• [YOUR INSTRUCTIONS] Each record below should be returned word for word, with no pictures included.

• [Source records]

━━━━━━

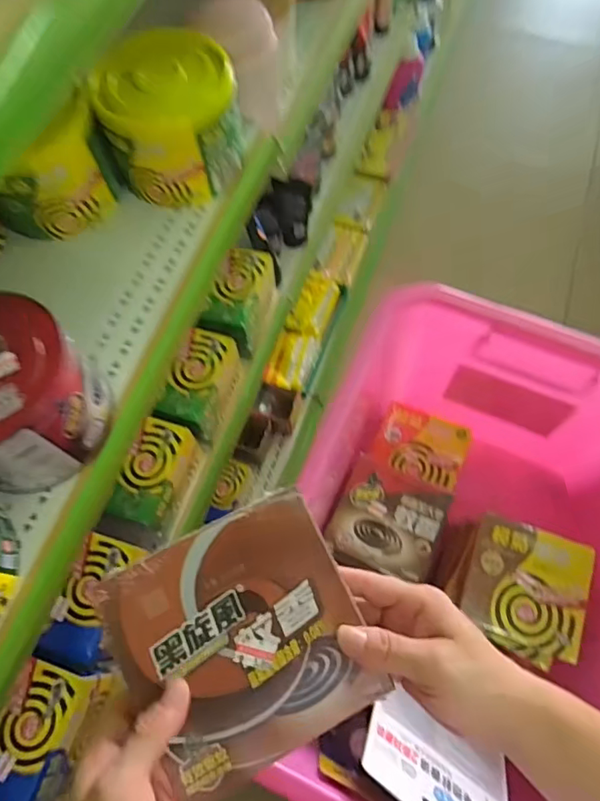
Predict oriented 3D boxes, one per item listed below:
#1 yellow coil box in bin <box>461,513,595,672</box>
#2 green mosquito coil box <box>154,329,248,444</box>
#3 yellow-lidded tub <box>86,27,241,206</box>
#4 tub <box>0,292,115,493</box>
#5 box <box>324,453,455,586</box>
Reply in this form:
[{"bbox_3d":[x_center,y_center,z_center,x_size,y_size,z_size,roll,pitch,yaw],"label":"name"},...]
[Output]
[{"bbox_3d":[0.263,0.219,0.625,0.129,0.045,0.144,18,68,9],"label":"yellow coil box in bin"},{"bbox_3d":[-0.139,-0.017,0.775,0.073,0.096,0.136,19,68,9],"label":"green mosquito coil box"},{"bbox_3d":[-0.125,-0.276,0.534,0.129,0.110,0.109,-13,67,-4],"label":"yellow-lidded tub"},{"bbox_3d":[-0.235,-0.003,0.432,0.132,0.101,0.129,0,66,1],"label":"tub"},{"bbox_3d":[0.121,0.160,0.712,0.140,0.028,0.137,22,69,11],"label":"box"}]

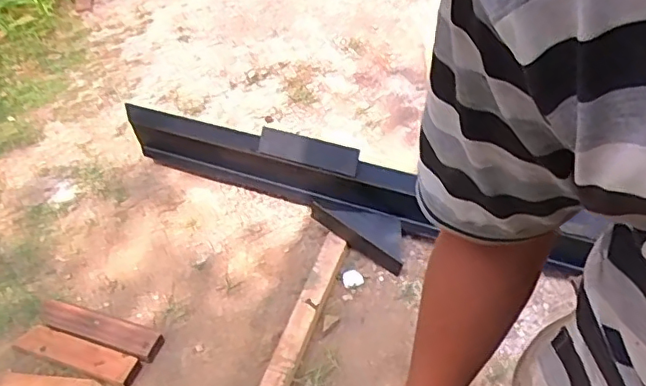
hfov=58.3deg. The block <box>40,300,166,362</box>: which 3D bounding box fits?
[{"bbox_3d":[-0.585,0.342,1.488,0.393,0.037,0.079,13,48,19],"label":"block"}]

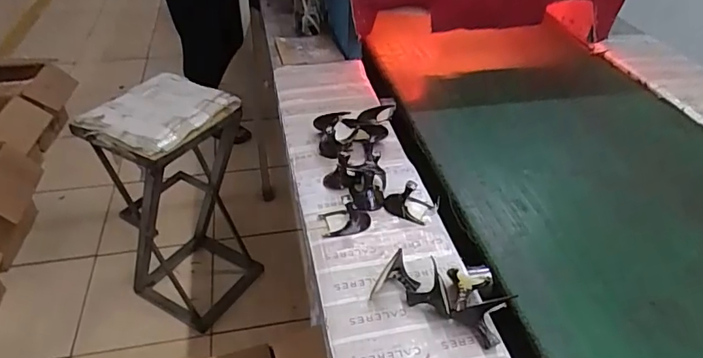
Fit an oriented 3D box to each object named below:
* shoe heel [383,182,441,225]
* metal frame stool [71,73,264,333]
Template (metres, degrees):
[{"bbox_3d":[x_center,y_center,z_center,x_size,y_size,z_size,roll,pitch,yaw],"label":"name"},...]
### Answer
[{"bbox_3d":[0.089,0.027,0.752,0.079,0.045,0.057,14,39,13],"label":"shoe heel"},{"bbox_3d":[-0.481,0.071,1.481,0.302,0.667,0.356,24,44,26],"label":"metal frame stool"}]

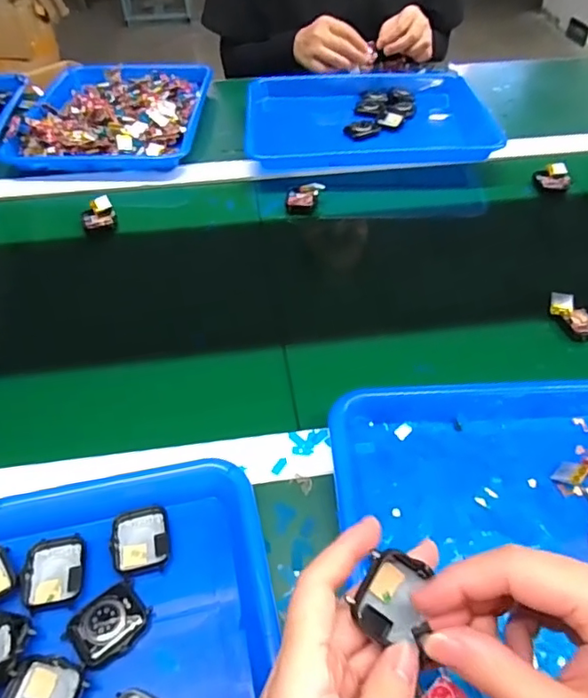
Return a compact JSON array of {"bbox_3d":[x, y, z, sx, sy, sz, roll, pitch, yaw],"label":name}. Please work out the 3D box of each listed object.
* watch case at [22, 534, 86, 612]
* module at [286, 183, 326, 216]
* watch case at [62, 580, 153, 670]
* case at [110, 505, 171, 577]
[{"bbox_3d":[-0.158,0.146,0.359,0.037,0.011,0.041,-12,50,-10],"label":"watch case"},{"bbox_3d":[0.014,-0.185,0.668,0.046,0.028,0.031,-1,42,6],"label":"module"},{"bbox_3d":[-0.113,0.168,0.332,0.036,0.012,0.044,36,58,27],"label":"watch case"},{"bbox_3d":[-0.105,0.129,0.373,0.037,0.008,0.044,-12,50,-9],"label":"case"}]

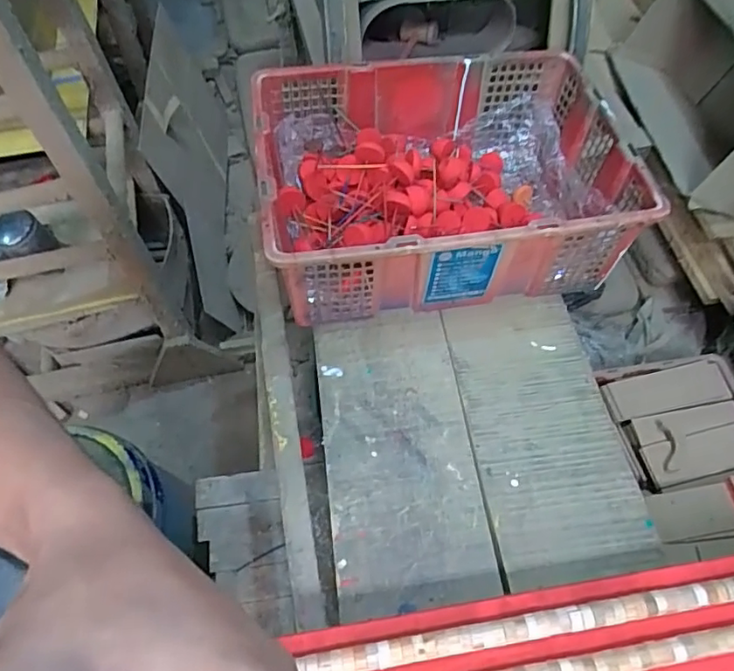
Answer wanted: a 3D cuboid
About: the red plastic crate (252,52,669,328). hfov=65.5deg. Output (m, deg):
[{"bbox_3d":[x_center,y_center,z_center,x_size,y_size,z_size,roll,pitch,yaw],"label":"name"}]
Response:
[{"bbox_3d":[0.097,-0.221,0.800,0.472,0.169,0.355,-9,61,-5],"label":"red plastic crate"}]

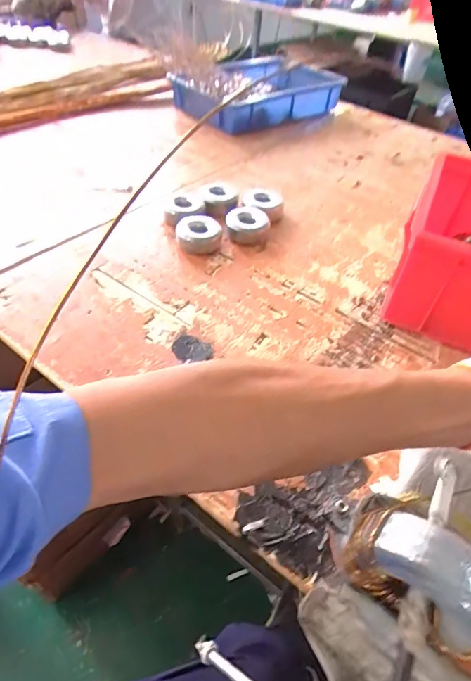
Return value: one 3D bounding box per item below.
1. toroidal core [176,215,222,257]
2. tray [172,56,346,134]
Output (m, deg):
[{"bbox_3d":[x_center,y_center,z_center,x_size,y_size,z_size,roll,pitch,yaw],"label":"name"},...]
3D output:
[{"bbox_3d":[-0.060,-0.171,0.681,0.074,0.036,0.067,-2,47,-5],"label":"toroidal core"},{"bbox_3d":[0.064,-0.671,1.127,0.405,0.093,0.254,-27,54,-26],"label":"tray"}]

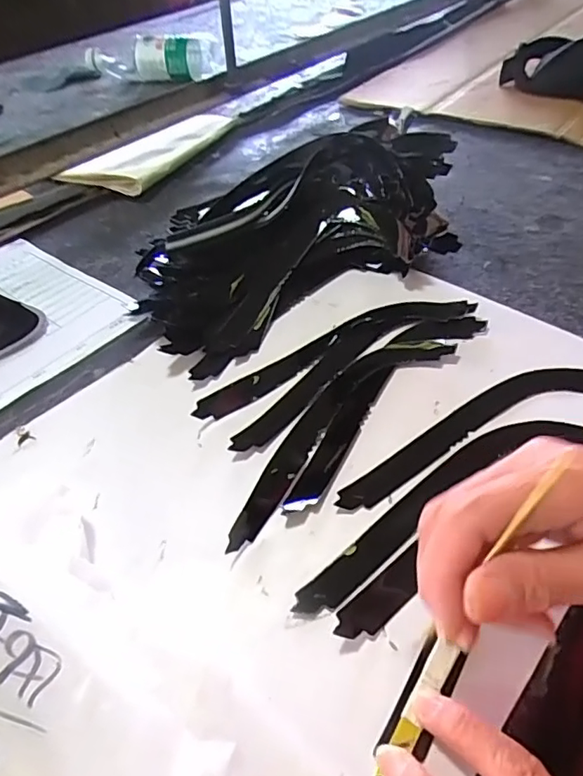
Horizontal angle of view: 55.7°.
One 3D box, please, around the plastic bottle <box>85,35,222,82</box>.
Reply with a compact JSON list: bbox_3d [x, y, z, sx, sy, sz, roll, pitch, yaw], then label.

━━━━━━

• [EXPECTED OUTPUT]
Predict oriented 3D boxes, one per item listed below:
#1 yellow coil box in bin <box>461,513,595,672</box>
#2 green mosquito coil box <box>154,329,248,444</box>
#3 yellow-lidded tub <box>86,27,241,206</box>
#4 tub <box>0,292,115,493</box>
#5 box <box>324,453,455,586</box>
Reply in this form:
[{"bbox_3d":[x_center,y_center,z_center,x_size,y_size,z_size,roll,pitch,yaw],"label":"name"},...]
[Output]
[{"bbox_3d":[0.263,0.219,0.625,0.129,0.045,0.144,18,68,9],"label":"yellow coil box in bin"},{"bbox_3d":[-0.139,-0.017,0.775,0.073,0.096,0.136,19,68,9],"label":"green mosquito coil box"},{"bbox_3d":[-0.125,-0.276,0.534,0.129,0.110,0.109,-13,67,-4],"label":"yellow-lidded tub"},{"bbox_3d":[-0.235,-0.003,0.432,0.132,0.101,0.129,0,66,1],"label":"tub"},{"bbox_3d":[0.121,0.160,0.712,0.140,0.028,0.137,22,69,11],"label":"box"}]

hfov=58.3deg. The block <box>40,300,166,362</box>: which 3D bounding box fits?
[{"bbox_3d":[-0.585,0.342,1.488,0.393,0.037,0.079,13,48,19],"label":"block"}]

Fit an oriented 3D box to each object named below:
* shoe heel [383,182,441,225]
* metal frame stool [71,73,264,333]
Template (metres, degrees):
[{"bbox_3d":[x_center,y_center,z_center,x_size,y_size,z_size,roll,pitch,yaw],"label":"name"},...]
### Answer
[{"bbox_3d":[0.089,0.027,0.752,0.079,0.045,0.057,14,39,13],"label":"shoe heel"},{"bbox_3d":[-0.481,0.071,1.481,0.302,0.667,0.356,24,44,26],"label":"metal frame stool"}]

Return a compact JSON array of {"bbox_3d":[x, y, z, sx, sy, sz, roll, pitch, yaw],"label":name}. Please work out the 3D box of each listed object.
* watch case at [22, 534, 86, 612]
* module at [286, 183, 326, 216]
* watch case at [62, 580, 153, 670]
* case at [110, 505, 171, 577]
[{"bbox_3d":[-0.158,0.146,0.359,0.037,0.011,0.041,-12,50,-10],"label":"watch case"},{"bbox_3d":[0.014,-0.185,0.668,0.046,0.028,0.031,-1,42,6],"label":"module"},{"bbox_3d":[-0.113,0.168,0.332,0.036,0.012,0.044,36,58,27],"label":"watch case"},{"bbox_3d":[-0.105,0.129,0.373,0.037,0.008,0.044,-12,50,-9],"label":"case"}]

Answer wanted: a 3D cuboid
About: the red plastic crate (252,52,669,328). hfov=65.5deg. Output (m, deg):
[{"bbox_3d":[x_center,y_center,z_center,x_size,y_size,z_size,roll,pitch,yaw],"label":"name"}]
Response:
[{"bbox_3d":[0.097,-0.221,0.800,0.472,0.169,0.355,-9,61,-5],"label":"red plastic crate"}]

Return value: one 3D bounding box per item below.
1. toroidal core [176,215,222,257]
2. tray [172,56,346,134]
Output (m, deg):
[{"bbox_3d":[x_center,y_center,z_center,x_size,y_size,z_size,roll,pitch,yaw],"label":"name"},...]
3D output:
[{"bbox_3d":[-0.060,-0.171,0.681,0.074,0.036,0.067,-2,47,-5],"label":"toroidal core"},{"bbox_3d":[0.064,-0.671,1.127,0.405,0.093,0.254,-27,54,-26],"label":"tray"}]

Horizontal angle of view: 55.7°.
One 3D box, please, around the plastic bottle <box>85,35,222,82</box>.
Reply with a compact JSON list: bbox_3d [x, y, z, sx, sy, sz, roll, pitch, yaw], then label.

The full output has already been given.